◆ Brief
Rewrite all the lines below as a numbered list, skipping any blank lines and leaving the pictures out.

◆ Input
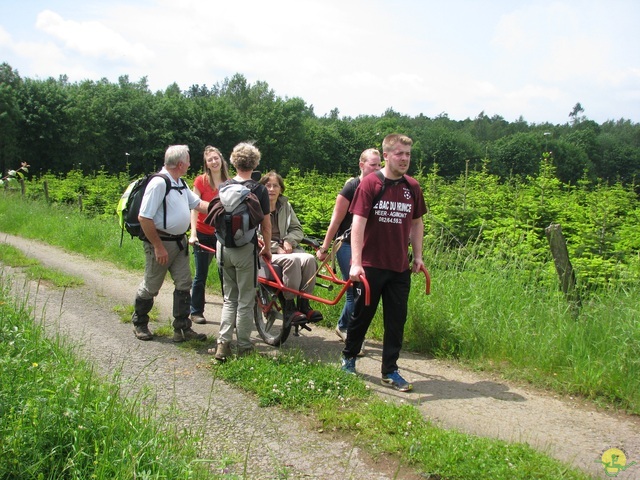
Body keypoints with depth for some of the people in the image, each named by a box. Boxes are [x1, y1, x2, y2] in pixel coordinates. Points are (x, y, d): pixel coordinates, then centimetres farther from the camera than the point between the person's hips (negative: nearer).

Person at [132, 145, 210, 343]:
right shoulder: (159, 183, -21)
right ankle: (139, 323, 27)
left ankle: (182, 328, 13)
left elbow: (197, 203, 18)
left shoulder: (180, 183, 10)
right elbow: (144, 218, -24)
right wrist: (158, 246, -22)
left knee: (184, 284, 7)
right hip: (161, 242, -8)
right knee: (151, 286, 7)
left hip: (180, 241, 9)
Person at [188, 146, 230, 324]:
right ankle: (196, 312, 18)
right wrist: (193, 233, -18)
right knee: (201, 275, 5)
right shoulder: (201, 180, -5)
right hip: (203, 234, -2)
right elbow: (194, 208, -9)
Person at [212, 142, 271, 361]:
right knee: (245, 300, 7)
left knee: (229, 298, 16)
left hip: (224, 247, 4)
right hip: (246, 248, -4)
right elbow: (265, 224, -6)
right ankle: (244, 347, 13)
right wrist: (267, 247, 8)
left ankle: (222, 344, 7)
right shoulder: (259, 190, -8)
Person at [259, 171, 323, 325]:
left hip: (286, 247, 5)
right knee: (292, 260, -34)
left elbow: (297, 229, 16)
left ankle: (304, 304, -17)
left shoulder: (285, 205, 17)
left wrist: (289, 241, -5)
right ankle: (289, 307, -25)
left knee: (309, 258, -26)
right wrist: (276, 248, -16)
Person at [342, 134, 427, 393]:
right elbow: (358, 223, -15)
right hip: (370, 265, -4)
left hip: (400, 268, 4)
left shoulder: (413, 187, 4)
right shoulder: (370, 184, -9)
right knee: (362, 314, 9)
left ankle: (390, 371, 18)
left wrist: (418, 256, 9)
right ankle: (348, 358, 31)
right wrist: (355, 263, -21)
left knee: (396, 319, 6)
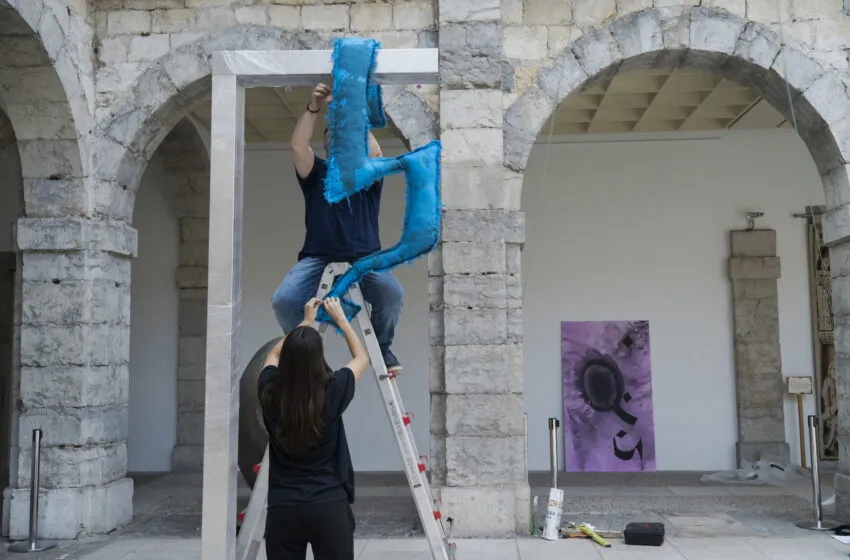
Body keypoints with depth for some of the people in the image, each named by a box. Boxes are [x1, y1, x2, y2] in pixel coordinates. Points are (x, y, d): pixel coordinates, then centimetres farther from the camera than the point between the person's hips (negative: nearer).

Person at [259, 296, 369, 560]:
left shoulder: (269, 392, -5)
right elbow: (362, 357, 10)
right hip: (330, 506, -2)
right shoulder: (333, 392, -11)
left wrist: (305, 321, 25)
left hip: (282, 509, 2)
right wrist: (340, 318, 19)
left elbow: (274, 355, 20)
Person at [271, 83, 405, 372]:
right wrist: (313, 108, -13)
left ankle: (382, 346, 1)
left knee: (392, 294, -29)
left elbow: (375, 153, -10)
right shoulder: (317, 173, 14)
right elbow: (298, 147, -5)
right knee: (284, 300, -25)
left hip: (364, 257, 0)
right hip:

◆ Task answer
1. Body keypoints with depth for some of the people in the image, each named by a box. Boxes are [x1, y1, x2, y2] in pixel coordinates. Points are (x, y, d): pixel coordinates, then centimetres farther from the camera than the point between the person's hips (negative: nearer).
2. Person at [132, 145, 210, 343]:
3. right shoulder: (159, 183, -21)
4. right ankle: (139, 323, 27)
5. left ankle: (182, 328, 13)
6. left elbow: (197, 203, 18)
7. left shoulder: (180, 183, 10)
8. right elbow: (144, 218, -24)
9. right wrist: (158, 246, -22)
10. left knee: (184, 284, 7)
11. right hip: (161, 242, -8)
12. right knee: (151, 286, 7)
13. left hip: (180, 241, 9)
14. Person at [188, 146, 230, 324]:
15. right ankle: (196, 312, 18)
16. right wrist: (193, 233, -18)
17. right knee: (201, 275, 5)
18. right shoulder: (201, 180, -5)
19. right hip: (203, 234, -2)
20. right elbow: (194, 208, -9)
21. Person at [212, 142, 271, 361]:
22. right knee: (245, 300, 7)
23. left knee: (229, 298, 16)
24. left hip: (224, 247, 4)
25. right hip: (246, 248, -4)
26. right elbow: (265, 224, -6)
27. right ankle: (244, 347, 13)
28. right wrist: (267, 247, 8)
29. left ankle: (222, 344, 7)
30. right shoulder: (259, 190, -8)
31. Person at [259, 171, 323, 325]:
32. left hip: (286, 247, 5)
33. right knee: (292, 260, -34)
34. left elbow: (297, 229, 16)
35. left ankle: (304, 304, -17)
36. left shoulder: (285, 205, 17)
37. left wrist: (289, 241, -5)
38. right ankle: (289, 307, -25)
39. left knee: (309, 258, -26)
40. right wrist: (276, 248, -16)
41. Person at [342, 134, 427, 393]:
42. right elbow: (358, 223, -15)
43. right hip: (370, 265, -4)
44. left hip: (400, 268, 4)
45. left shoulder: (413, 187, 4)
46. right shoulder: (370, 184, -9)
47. right knee: (362, 314, 9)
48. left ankle: (390, 371, 18)
49. left wrist: (418, 256, 9)
50. right ankle: (348, 358, 31)
51. right wrist: (355, 263, -21)
52. left knee: (396, 319, 6)
53. Body keypoints with depth for some of the people in the image, each named by a box. Boxes are [x1, y1, x2, y2] in pixel coordinates. Points are (x, y, d): pixel coordinates, then centimetres farther from the camera than the point between the person's hips (negative: nearer).
54. Person at [259, 296, 369, 560]:
55. left shoulder: (269, 392, -5)
56. right elbow: (362, 357, 10)
57. right hip: (330, 506, -2)
58. right shoulder: (333, 392, -11)
59. left wrist: (305, 321, 25)
60. left hip: (282, 509, 2)
61. right wrist: (340, 318, 19)
62. left elbow: (274, 355, 20)
63. Person at [271, 83, 405, 372]:
64. right wrist: (313, 108, -13)
65. left ankle: (382, 346, 1)
66. left knee: (392, 294, -29)
67. left elbow: (375, 153, -10)
68. right shoulder: (317, 173, 14)
69. right elbow: (298, 147, -5)
70. right knee: (284, 300, -25)
71. left hip: (364, 257, 0)
72. right hip:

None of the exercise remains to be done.